The nation lost another 36,000 jobs last month bringing the total job loss to 8.4 million jobs since the recession began. More than 15 million Americans are officially unemployed!
Forty percent of the unemployed have been without work for more than six months. If we include those working part-time because they cannot find full-time employment and those who have given up looking for work (discouraged workers) 29 million (16.8%) are either unemployed or unemployed. And that's only part of the story.
We are short another 2.7 million jobs, positions that are needed to absorb the 100,000 workers entering the labor market every month.
Last week Republican Senator Jim Bunning, who lost his fastball years ago, held up 100,000 Americans' unemployment checks because he claimed to be concerned about the growing federal deficit.
And Senator Jon Kyl of Arizona, the second-ranking Republican in the Senate, defended Bunning arguing unemployment relief “doesn’t create new jobs. In fact, if anything, continuing to pay people unemployment compensation is a disincentive for them to seek new work.”
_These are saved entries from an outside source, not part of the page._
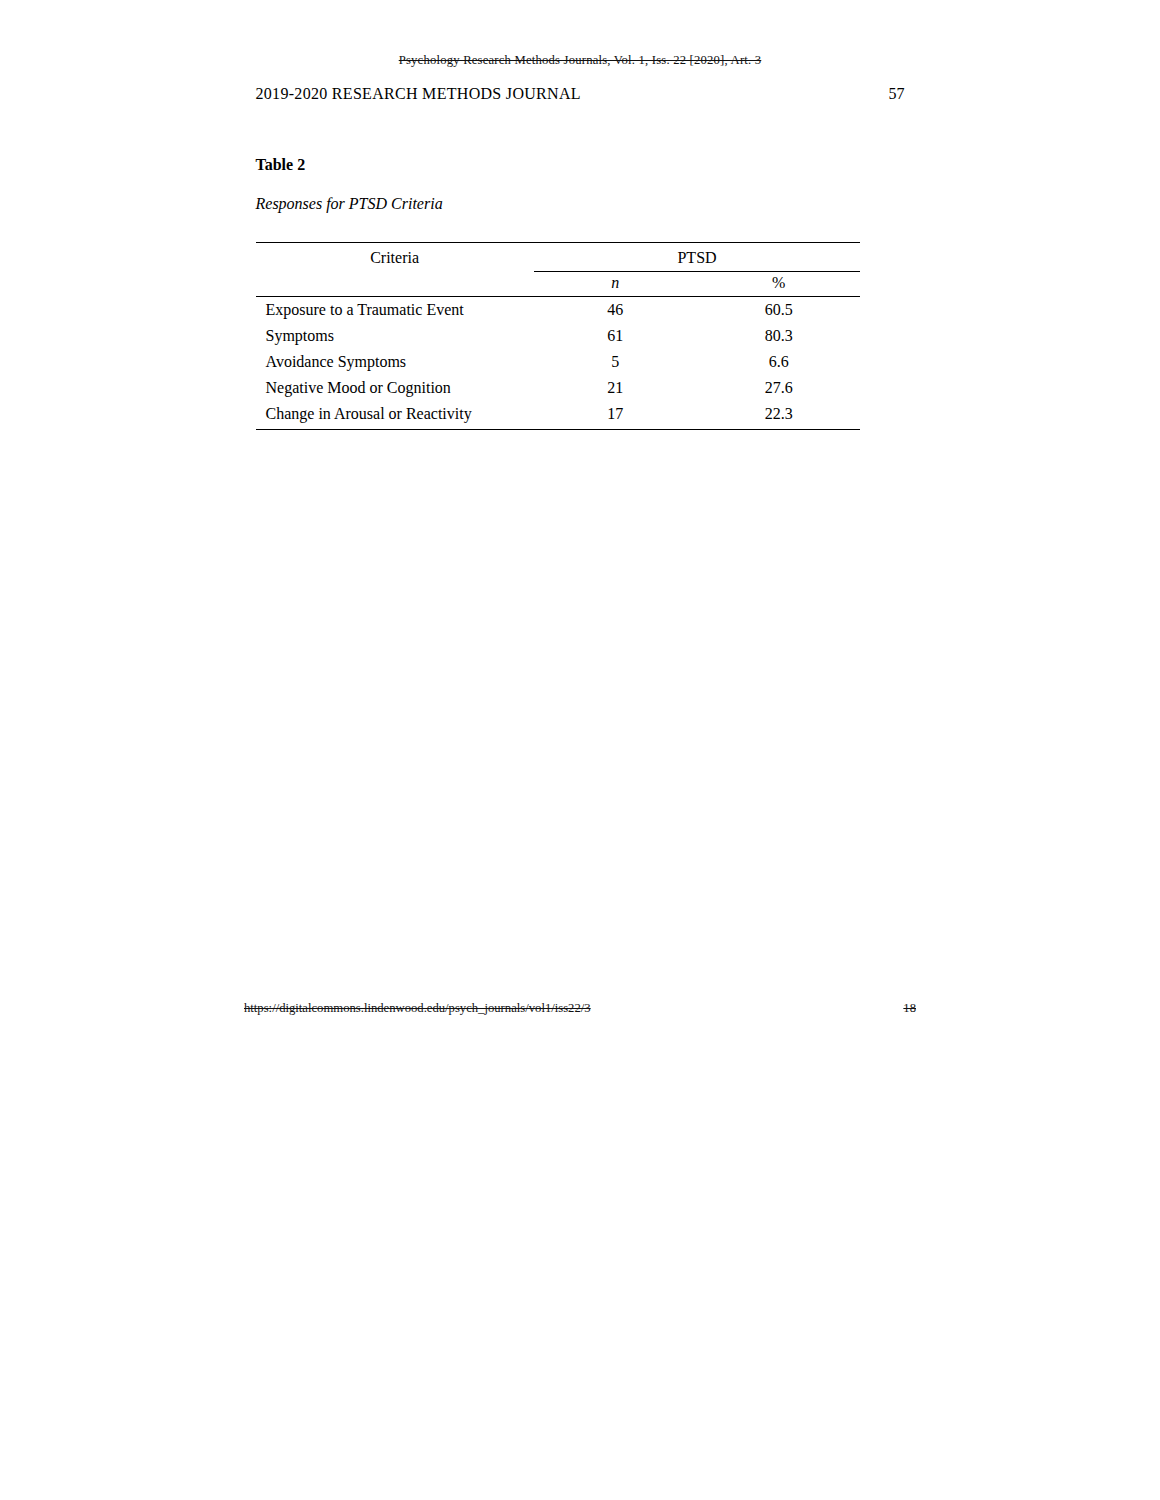Psychology Research Methods Journals, Vol. 1, Iss. 22 [2020], Art. 3
2019-2020 RESEARCH METHODS JOURNAL 57
Table 2
Responses for PTSD Criteria
| Criteria | PTSD |
| --- | --- |
| | n | % |
| Exposure to a Traumatic Event | 46 | 60.5 |
| Symptoms | 61 | 80.3 |
| Avoidance Symptoms | 5 | 6.6 |
| Negative Mood or Cognition | 21 | 27.6 |
| Change in Arousal or Reactivity | 17 | 22.3 |
https://digitalcommons.lindenwood.edu/psych_journals/vol1/iss22/3 18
There are more than six unemployed workers for every job opening and the number of long- term unemployed is greater than at any time since the Great Depression. Yet Kyl feigns concern that extending unemployment benefits discourages people from working. This is truly amazing!
Republicans like Bunning and Wisconsin's own Paul Ryan, and moderate Democrats helped create the nation's river of red ink by supporting President Bush's $1.8 trillion high income tax cuts and the trillion dollar invasion of Iraq. Now they in the name of fiscal responsibility they want to ignore the more pressing 11.1 million jobs deficit. To fill that hole, while keeping up with a growing work force, requires the creation of more than 400,000 new jobs a month for three years — wildly in excess of even the most optimistic projections.
America's working people and their families are hurting and no one in Washington DC or Madison seem to be listening.
Congress is working on a very modest bill that will provide tax credits, at best an ineffective form of stimulus, to businesses that hire new workers. But as Milwaukee's Congresswoman Gwen Moore said when she voted against the bill:
I’ve talked with employers and small business owners in Milwaukee, and they resoundingly told me that the tax credits in this bill will not help them hire new people. What they need are customers – customers with money to spend. And customers need jobs.
Job creating legislation needs to be targeted to areas with persistent unemployment like we have in Milwaukee, and I’ve been advocating to make sure that we focus on the areas that need it most. This bill does exactly the opposite.
I am working with my colleagues to make sure that no one forgets about the folks in communities where unemployment is more than double the national average.
A jobs bill needs to actually create jobs.
The nation needs a real jobs bill that includes an extension of unemployment benefits which account for only 0.07% of the GDP and direct aid to state and local governments. Extending unemployment benefits is not only the right thing to do for people who are unemployed through not fault of their own, but it is one of the best forms of economic stimulus because the money will be immediately spent. Without increased federal aid to the states and local governments, they will be forced to slash their spending and lay-off even more workers, including firefighters, police officers, other first responders and teachers, further depressing consumption and private sector growth driven by government purchases.
The Wisconsin Legislature has also done very little to address the state's job gap. At a minimum it ought to help low-wage and part-time workers by passing an increase in the state's minimum wage which it has been sitting on for over a year.
A jobs bill should, as Moore said, create jobs. There is important work that needs to be done in this country, rebuilding the deteriorating infrastructure of roads, bridges, levees, parks, urban water system, and schools, and there are unemployed workers who want to work! Public investments like these would not only put people back to work, but lay the basis for long term economic growth. What are our elected officials waiting for?
When politicians say they are focused on jobs, jobs, jobs they should mean more than their own.